* _Tarefa a_
Imprima, sem nenhuma alteração, a parte do trecho sobre o batismo que começa em "Em terceiro lugar, o" e termina em "igualmente do Anticristo.".

* _Trecho selecionado_

Em terceiro lugar, o poder, autoridade e ofício do ministério, pelo qual [o batismo] é então administrado, é recebido dos Bispos, os quais receberam seu poder do Estado Anticristão de Roma. Que os Bispos receberam seu poder de Roma é manifesto, e também confesso por eles mesmos em seu livro da Ordenação, dedicado ao Arcebispo Abbot, de Francis Mason, e impresso com autorização, Anno Dom. 1613. Liv. I. cap, 2. fol. II. Que assim o é, e que o ofício do ministério ali exercido é recebido dos Bispos, é algo evidentemente conhecido, a partir do que deve se seguir que, haja vista que o poder e autoridade pelo qual o Batismo é ali administrado não procede de Cristo, mas de uma Hierarquia Anticristã; [então] o Batismo, ele próprio, não é da parte de Cristo, mas igualmente do Anticristo.

* _Tarefa b_
Devolva todas as linhas que contêm a palavra "chart", levando em conta a diferença entre maiúsculas e minúsculas.

* _Dados fornecidos_
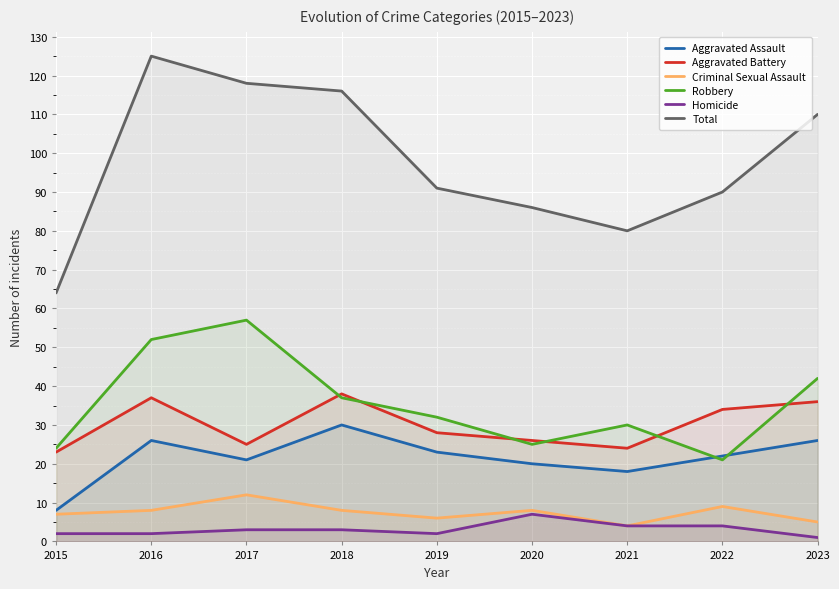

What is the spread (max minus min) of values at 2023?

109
* * *
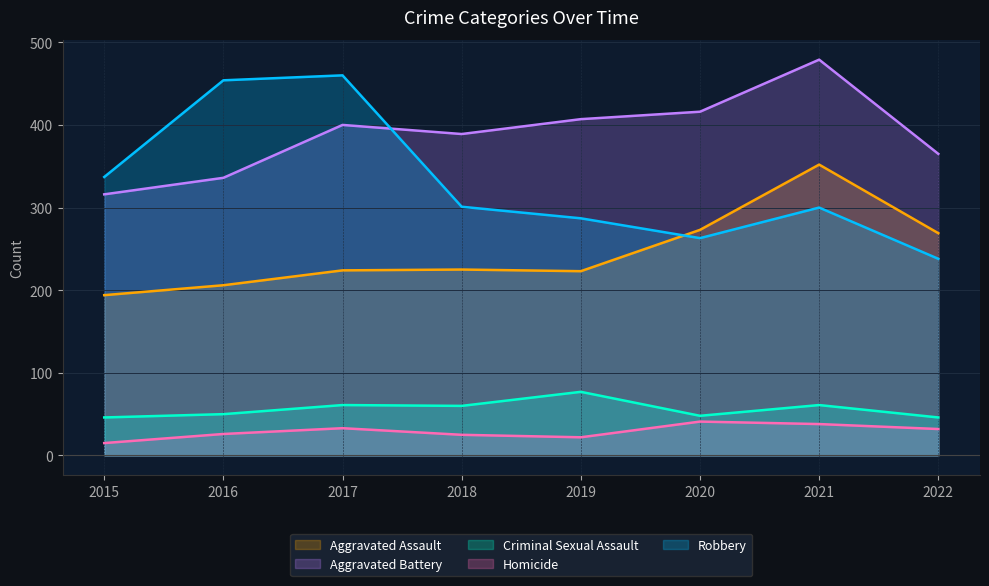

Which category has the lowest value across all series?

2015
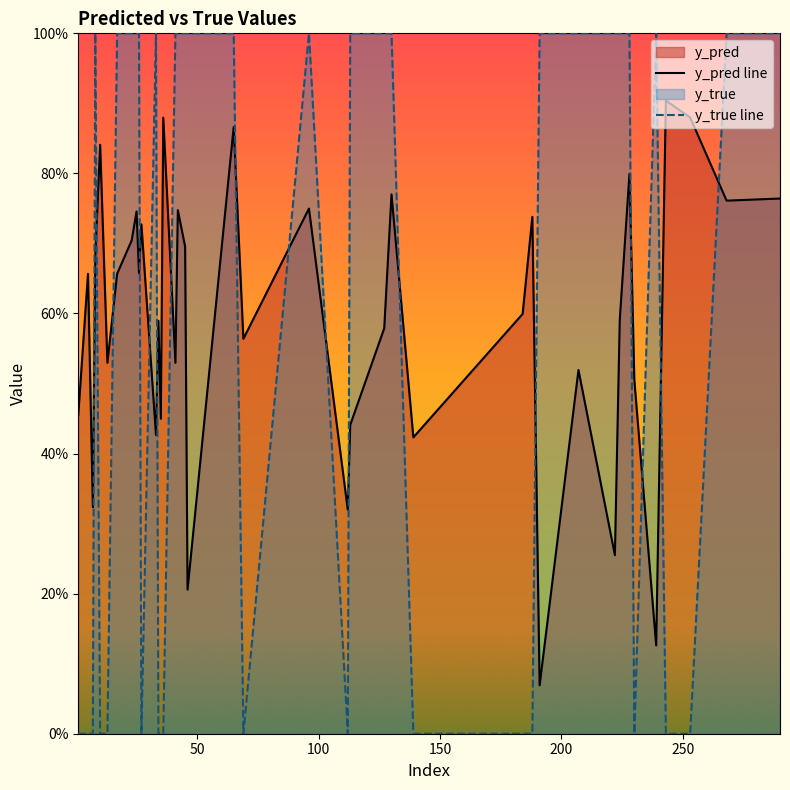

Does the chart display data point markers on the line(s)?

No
* * *
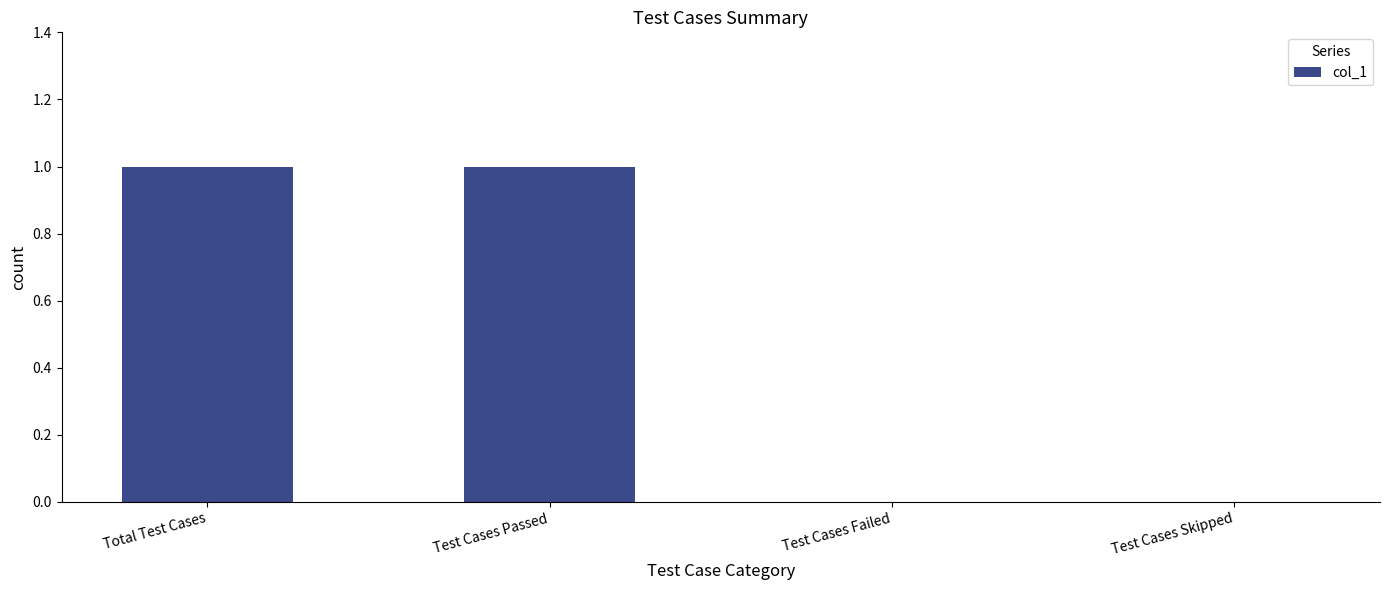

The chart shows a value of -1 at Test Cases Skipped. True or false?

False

* _Resposta a_
Em terceiro lugar, o poder, autoridade e ofício do ministério, pelo qual [o batismo] é então administrado, é recebido dos Bispos, os quais receberam seu poder do Estado Anticristão de Roma. Que os Bispos receberam seu poder de Roma é manifesto, e também confesso por eles mesmos em seu livro da Ordenação, dedicado ao Arcebispo Abbot, de Francis Mason, e impresso com autorização, Anno Dom. 1613. Liv. I. cap, 2. fol. II. Que assim o é, e que o ofício do ministério ali exercido é recebido dos Bispos, é algo evidentemente conhecido, a partir do que deve se seguir que, haja vista que o poder e autoridade pelo qual o Batismo é ali administrado não procede de Cristo, mas de uma Hierarquia Anticristã; [então] o Batismo, ele próprio, não é da parte de Cristo, mas igualmente do Anticristo.

* _Resposta b_
Does the chart display data point markers on the line(s)?
The chart shows a value of -1 at Test Cases Skipped. True or false?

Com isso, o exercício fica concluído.